Maintaining archives of old documents is a huge and complex field. National archives, for example, often maintain very old computers so that they can run very old applications, in order to access documents that are really not that old.

Meanwhile, in Timbuktu, they recently smuggled out over a quarter of million manuscripts to keep them safe from the rebels. Books and parchments that are up to 900 years old. While we have issues keeping a 15 year old Word document safe. sigh....
Excellent post, and, as an historian, I hear you and echo what you have just written, fervently.

To me, it is incredible that we can store documents that are thousands of years old - or centuries old - that are as readable as the day they were written, while documents created in the then cutting edge 1990s can be as inaccessible as hieroglyphics were before Jean-Francois Champollion cracked them with the use of the Rosetta Stone. Absolutely bizarre, and paradoxical.

I to store them as PDF with the caveat of knowing you are very very limited on the editing of said document.
True, alas; it is why I dislike PDF as a format.
 

SilentPanda

Moderator emeritus
Oct 8, 2002
9,993
28
The Bamboo Forest
Nothing wrong with keeping them as PDF as others have said, but you might consider keeping just a plain old text version too. Sure you lose formatting (I guess you could use LaTeX) but for the most part, a text file will always be readable and at worst a computer nerd should be able to convert it easily should the encoding change drastically over the years.
 

stonyc

macrumors 65816
Feb 15, 2005
1,259
1
Michigan
Nothing wrong with keeping them as PDF as others have said, but you might consider keeping just a plain old text version too. Sure you lose formatting (I guess you could use LaTeX) but for the most part, a text file will always be readable and at worst a computer nerd should be able to convert it easily should the encoding change drastically over the years.
Yep, I was just about to post something like this... just keep them as txt files, since layout and font preferences may change over time, plain text would be the most flexible and adaptable format to archive your files.
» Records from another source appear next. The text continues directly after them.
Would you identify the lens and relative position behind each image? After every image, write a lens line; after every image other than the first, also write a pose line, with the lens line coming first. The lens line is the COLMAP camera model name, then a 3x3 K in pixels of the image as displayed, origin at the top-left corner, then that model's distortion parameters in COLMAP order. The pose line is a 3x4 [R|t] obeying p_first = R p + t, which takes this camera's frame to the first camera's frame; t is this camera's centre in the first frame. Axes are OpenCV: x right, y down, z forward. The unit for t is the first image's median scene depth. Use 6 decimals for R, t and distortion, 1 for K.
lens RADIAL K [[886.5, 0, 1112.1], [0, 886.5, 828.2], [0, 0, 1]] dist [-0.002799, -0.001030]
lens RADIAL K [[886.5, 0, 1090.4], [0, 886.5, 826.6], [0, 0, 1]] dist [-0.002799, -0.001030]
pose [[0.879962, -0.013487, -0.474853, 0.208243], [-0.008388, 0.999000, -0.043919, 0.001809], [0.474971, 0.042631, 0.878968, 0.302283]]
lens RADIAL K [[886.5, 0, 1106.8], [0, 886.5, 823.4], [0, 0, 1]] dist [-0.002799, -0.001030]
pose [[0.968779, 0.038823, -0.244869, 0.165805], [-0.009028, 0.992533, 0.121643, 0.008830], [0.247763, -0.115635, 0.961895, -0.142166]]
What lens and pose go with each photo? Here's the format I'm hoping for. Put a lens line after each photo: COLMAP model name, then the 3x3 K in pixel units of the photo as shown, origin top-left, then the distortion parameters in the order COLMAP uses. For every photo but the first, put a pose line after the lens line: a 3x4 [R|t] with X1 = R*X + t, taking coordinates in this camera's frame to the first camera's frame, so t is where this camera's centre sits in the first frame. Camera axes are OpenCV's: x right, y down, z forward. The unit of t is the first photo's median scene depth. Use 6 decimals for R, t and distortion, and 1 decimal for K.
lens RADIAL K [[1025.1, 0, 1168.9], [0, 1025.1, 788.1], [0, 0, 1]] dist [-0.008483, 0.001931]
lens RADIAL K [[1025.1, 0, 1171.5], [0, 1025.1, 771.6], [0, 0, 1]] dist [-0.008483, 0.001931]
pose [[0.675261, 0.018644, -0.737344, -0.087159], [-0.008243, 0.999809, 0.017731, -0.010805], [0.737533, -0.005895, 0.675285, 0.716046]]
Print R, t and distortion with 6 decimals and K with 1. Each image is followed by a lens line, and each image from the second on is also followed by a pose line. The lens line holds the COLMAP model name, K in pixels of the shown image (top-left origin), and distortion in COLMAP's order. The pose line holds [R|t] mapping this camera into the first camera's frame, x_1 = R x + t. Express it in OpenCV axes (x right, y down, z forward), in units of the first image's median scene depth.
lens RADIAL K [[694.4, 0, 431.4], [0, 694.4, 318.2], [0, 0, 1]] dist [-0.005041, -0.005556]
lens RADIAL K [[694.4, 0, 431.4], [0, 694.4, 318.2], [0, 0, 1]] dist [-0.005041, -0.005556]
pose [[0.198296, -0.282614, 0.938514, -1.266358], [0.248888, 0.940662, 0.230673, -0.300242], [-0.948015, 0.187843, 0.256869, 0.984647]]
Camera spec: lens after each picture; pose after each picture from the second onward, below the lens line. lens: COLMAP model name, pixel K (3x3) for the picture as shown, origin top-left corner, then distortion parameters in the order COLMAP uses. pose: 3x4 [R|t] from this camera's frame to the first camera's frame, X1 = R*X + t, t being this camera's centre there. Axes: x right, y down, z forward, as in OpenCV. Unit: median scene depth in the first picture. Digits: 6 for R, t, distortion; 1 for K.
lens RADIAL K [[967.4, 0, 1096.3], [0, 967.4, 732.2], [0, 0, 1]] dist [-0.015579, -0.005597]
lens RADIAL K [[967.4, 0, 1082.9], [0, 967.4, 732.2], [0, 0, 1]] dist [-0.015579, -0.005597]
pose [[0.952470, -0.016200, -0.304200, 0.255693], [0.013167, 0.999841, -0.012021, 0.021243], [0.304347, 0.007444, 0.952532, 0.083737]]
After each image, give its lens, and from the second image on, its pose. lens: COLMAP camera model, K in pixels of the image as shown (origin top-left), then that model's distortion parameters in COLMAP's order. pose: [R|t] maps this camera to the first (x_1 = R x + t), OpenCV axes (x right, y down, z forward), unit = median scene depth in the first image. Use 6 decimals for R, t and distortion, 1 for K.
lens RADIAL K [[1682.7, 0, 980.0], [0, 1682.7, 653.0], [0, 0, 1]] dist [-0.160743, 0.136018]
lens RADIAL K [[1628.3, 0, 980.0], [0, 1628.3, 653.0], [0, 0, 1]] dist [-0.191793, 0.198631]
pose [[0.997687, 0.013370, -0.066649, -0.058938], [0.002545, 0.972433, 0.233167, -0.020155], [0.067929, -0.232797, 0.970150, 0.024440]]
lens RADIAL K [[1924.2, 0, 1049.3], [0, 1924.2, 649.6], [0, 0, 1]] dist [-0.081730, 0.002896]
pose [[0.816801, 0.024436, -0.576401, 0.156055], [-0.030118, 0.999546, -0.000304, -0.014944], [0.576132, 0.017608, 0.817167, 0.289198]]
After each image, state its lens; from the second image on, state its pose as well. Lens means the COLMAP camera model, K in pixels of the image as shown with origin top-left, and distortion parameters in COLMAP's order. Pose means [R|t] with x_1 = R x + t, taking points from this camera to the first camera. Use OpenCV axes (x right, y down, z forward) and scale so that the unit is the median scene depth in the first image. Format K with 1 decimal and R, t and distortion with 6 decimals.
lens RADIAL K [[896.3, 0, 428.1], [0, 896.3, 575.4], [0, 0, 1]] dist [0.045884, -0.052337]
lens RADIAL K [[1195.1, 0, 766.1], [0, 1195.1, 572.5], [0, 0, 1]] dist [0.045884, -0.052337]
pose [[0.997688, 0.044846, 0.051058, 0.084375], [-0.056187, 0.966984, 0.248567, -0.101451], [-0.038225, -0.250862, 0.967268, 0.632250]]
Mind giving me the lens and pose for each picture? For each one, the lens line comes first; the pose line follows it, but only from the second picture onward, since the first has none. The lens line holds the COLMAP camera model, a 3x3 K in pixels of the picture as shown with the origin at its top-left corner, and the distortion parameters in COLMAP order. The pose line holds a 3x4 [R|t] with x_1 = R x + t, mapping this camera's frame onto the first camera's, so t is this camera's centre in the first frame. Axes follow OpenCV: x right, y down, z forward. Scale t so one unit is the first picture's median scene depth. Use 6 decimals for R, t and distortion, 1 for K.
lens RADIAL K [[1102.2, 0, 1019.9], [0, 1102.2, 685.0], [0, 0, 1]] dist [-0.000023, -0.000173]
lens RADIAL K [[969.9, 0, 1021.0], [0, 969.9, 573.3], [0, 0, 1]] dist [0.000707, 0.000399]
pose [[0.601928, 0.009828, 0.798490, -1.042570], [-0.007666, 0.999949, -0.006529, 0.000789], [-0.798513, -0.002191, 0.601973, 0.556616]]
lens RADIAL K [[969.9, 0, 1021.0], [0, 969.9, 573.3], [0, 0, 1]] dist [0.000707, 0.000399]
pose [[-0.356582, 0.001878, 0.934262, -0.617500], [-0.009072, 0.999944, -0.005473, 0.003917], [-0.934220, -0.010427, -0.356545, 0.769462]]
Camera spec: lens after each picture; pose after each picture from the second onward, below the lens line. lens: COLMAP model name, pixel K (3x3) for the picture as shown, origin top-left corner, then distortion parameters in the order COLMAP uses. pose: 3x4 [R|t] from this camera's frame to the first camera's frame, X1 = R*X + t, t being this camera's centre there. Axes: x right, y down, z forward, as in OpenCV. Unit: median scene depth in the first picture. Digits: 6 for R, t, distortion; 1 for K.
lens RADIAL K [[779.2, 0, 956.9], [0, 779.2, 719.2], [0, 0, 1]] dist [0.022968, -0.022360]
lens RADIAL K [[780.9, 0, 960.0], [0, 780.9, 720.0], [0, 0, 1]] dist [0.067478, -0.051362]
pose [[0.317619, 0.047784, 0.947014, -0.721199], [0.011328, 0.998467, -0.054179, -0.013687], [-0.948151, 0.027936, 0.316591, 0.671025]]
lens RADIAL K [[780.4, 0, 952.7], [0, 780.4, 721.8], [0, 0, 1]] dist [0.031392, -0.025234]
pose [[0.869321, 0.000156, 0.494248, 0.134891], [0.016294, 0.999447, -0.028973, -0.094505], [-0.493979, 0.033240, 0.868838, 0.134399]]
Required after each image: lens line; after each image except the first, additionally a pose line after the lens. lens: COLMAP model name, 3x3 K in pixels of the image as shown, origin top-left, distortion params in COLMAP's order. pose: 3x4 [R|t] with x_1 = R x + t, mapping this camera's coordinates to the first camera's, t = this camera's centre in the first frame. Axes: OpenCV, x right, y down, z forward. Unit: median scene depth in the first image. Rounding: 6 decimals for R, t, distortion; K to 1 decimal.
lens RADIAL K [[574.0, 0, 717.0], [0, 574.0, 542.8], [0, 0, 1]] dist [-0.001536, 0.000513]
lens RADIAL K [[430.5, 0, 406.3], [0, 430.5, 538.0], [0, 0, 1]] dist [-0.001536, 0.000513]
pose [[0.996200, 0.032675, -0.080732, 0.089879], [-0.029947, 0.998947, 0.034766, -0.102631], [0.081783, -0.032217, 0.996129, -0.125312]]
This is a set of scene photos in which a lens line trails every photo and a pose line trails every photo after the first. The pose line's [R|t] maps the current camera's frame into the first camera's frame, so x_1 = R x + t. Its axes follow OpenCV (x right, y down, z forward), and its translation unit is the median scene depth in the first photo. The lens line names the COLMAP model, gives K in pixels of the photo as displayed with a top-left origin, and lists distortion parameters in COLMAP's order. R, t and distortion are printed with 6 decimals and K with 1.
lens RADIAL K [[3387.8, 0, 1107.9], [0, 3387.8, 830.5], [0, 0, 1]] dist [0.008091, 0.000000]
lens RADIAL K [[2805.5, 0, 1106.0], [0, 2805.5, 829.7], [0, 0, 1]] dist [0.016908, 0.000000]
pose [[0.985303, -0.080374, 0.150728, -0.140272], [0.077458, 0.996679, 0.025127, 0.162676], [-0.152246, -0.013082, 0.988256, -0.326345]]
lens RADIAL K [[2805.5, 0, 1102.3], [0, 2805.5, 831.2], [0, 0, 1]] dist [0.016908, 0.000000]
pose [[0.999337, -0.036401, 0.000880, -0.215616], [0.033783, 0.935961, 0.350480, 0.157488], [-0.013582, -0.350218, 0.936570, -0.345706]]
EDIT: I'd like to add that a lot of sequencing data is kept in plain txt format (either tab-delimited or comma-separated) because txt files can be read almost universally on any machine. For reference, google "FASTA file format" or "FASTQ file format" to see what I mean. In addition, a lot of the data that I work in is in txt format because it lends itself to being more easily loaded in to analytical environments like R, etc. Like Panda said, you lose some of the encoding that you get from storing it in other formats, but for archival purposes there's a lot to like about plain text.
 

jafingi

macrumors 65816
Apr 3, 2009
1,468
154
Denmark
If you are not concerned about editing, use PDF.

I can recommend scanning all your documents with a software like Prizmo (which I use myself). It has OCR, so it recognizes all text (even handwritten), so you can search in it (and edit it, but that doesn't work so well).

Combine it with DEVONthink to categorize, organize etc., and you've got a really really great "document manager"!